TİSK'in kadın istihdamına yönelik yaptığı araştırmaya 6-13 Ağustos'ta Türkiye'nin tüm coğrafi bölgelerinden katılımcılar dahil oldu. Katılımcıların çok büyük bölümünü ofis ve saha çalışanları oluştururken, emekliler, işsizler ve öğrenciler de çalışmada temsil edildi. Araştırmada, cinsiyet, yaş, eğitim düzeyi gibi demografik kırılımlarda da Türkiye gerçeğini yansıtan dengeli bir katılım sağlandı.

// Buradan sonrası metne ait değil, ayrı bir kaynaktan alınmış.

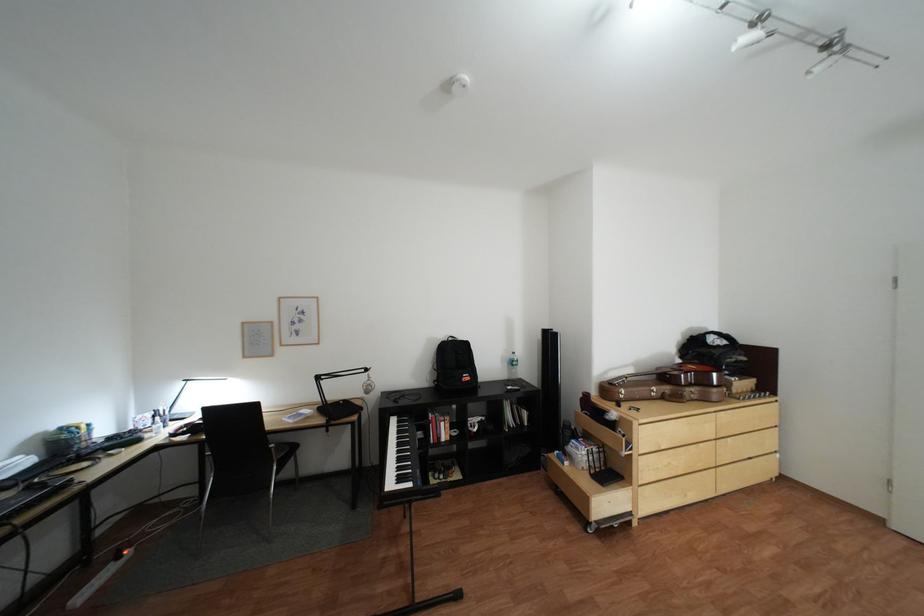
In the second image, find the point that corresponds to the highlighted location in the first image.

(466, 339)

ÇOCUK SAHİBİ KADINLAR AYRIMCILIĞA DAHA FAZLA UĞRUYOR
Araştırmaya göre, çalışan kadınların yarısı iş hayatında kadınlara erkekler ile aynı koşullarda davranılmadığını ifade etti. Her 3 erkekten 1'i ise kadınların bu ifadesini doğrular nitelikte cevap verdi.
Çocuk sahibi olan ve çocuk sahibi olmayan kadınlar arasından, çocuk sahibi çalışan kadınlar cinsiyete dayalı ayrımcılığa daha fazla uğradıklarını belirtti.
Katılımcılara göre, kadınların en dezavantajlı görüldüğü alan terfi ve gelişim imkanları oldu. İşe alımda tercih edilmeme ikinci sırada, doğum/bakım izni nedeniyle iş kaybı ise üçüncü sırada yer aldı. Neredeyse 5 kişinin 2'si bu alanlara işaret etti.
ERKEKLER DE DOĞRULUYOR
Kadınların işe alımda tercih edilmediğini beyan eden erkek sayısı (yüzde 39), kadın katılımcı sayısından (yüzde 34) daha yüksek oldu. İşe alımda cinsiyet dezavantaj algısı yüzde 63 ile en fazla ilkokul ve öncesi eğitimli kişilerde görüldü ve eğitim seviyesi artıkça bu oranın düştüğü saptandı.
HER İKİ KADINDAN BİRİ CİNSİYETÇİ TUTUMLA KARŞI KARŞIYA KALIYOR
Her 2 beyaz yakalı kadın çalışandan 1'i iş yerinde cinsiyetçi durumla karşı karşıya olduğunu söyledi. Yüksek eğitimli grup içerisinde dahi böyle tecrübelerin veya tanıklıkların oldukça yaygın olduğu görüldü. Her 2 çocuklu kadın çalışandan neredeyse yarısı, doğum/bakım izni sebebiyle iş kaybı ile yüz yüze gelebildiği yönünde beyan verdi.